The first peace talks in seven years between the Sri Lankan governments and Tamil rebels got off to an optimistic start Monday in Thailand, with both sides agreeing to work towards a lasting peace.
The Sri Lankan government and the separatist rebels, the Tamil Tigers, said they would use the three days of talks to find a way to end two decades of civil war, which has devastated the country and left more than 60,000 people dead.
Constitutional Affairs Minister G.L. Peiris, the chief government negotiator, said during opening ceremonies that his government wanted a negotiated settlement of the deadly conflict. He said the Sri Lankan people were weary of war and wanted only peace.
The rebel negotiator, Anton Balasingham, said the Tigers would stop waging war in their bid for an independent state for the Tamils, who form a large ethnic minority in the country. He said he is hoping to turn the Liberation Tigers of Tamil Eelam (LTTE) from a rebel group into a mainstream political force.
Although several other negotiation attempts have failed, the new government of Prime Minister Ranil Wickremesinghe has made peace a priority. Sri Lanka's economy is in ruins, and the country can no longer afford to spend a billion dollars a year on the war effort.
The rebels, too, are facing financial and political difficulties. An international ban on contacts with the group, which Washington labeled a terrorist organization in 1997, has hampered international fund-raising activities. The United States has warned the Tigers that if the truce fails, the international war on terror could be extended to include them.

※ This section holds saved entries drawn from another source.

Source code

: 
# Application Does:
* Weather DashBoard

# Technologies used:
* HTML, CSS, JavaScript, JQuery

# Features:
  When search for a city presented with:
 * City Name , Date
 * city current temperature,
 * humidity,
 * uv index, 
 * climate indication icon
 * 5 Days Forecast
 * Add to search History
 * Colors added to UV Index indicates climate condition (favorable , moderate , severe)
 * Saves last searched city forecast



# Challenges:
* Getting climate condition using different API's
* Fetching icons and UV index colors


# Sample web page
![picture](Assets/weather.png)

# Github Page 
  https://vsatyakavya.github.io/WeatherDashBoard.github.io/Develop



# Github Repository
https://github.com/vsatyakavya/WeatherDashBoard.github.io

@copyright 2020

The Sri Lankan government has ruled out an independent state for the Tigers, but has said it is willing to negotiate for wide-ranging autonomy in the northeast, where many of the ethnic Tamils live. The LTTE has been fighting the government since 1983, claiming Tamils are discriminated against by the ethnic majority Sinhalese.
A Norwegian brokered cease-fire has been in effect since February. The rebel negotiator, Mr. Balasingham, said the truce is holding, and life is beginning to return to normal in the war-torn northern and eastern parts of the country.
Norwegian negotiators are attending the talks, which are being held at a secluded naval base southeast of Bangkok.
The peace talks are expected to set the agenda for further peace negotiations, which are scheduled to take place twice monthly. Although officials are optimistic, they warn that it could be months or even years before a final settlement is reached.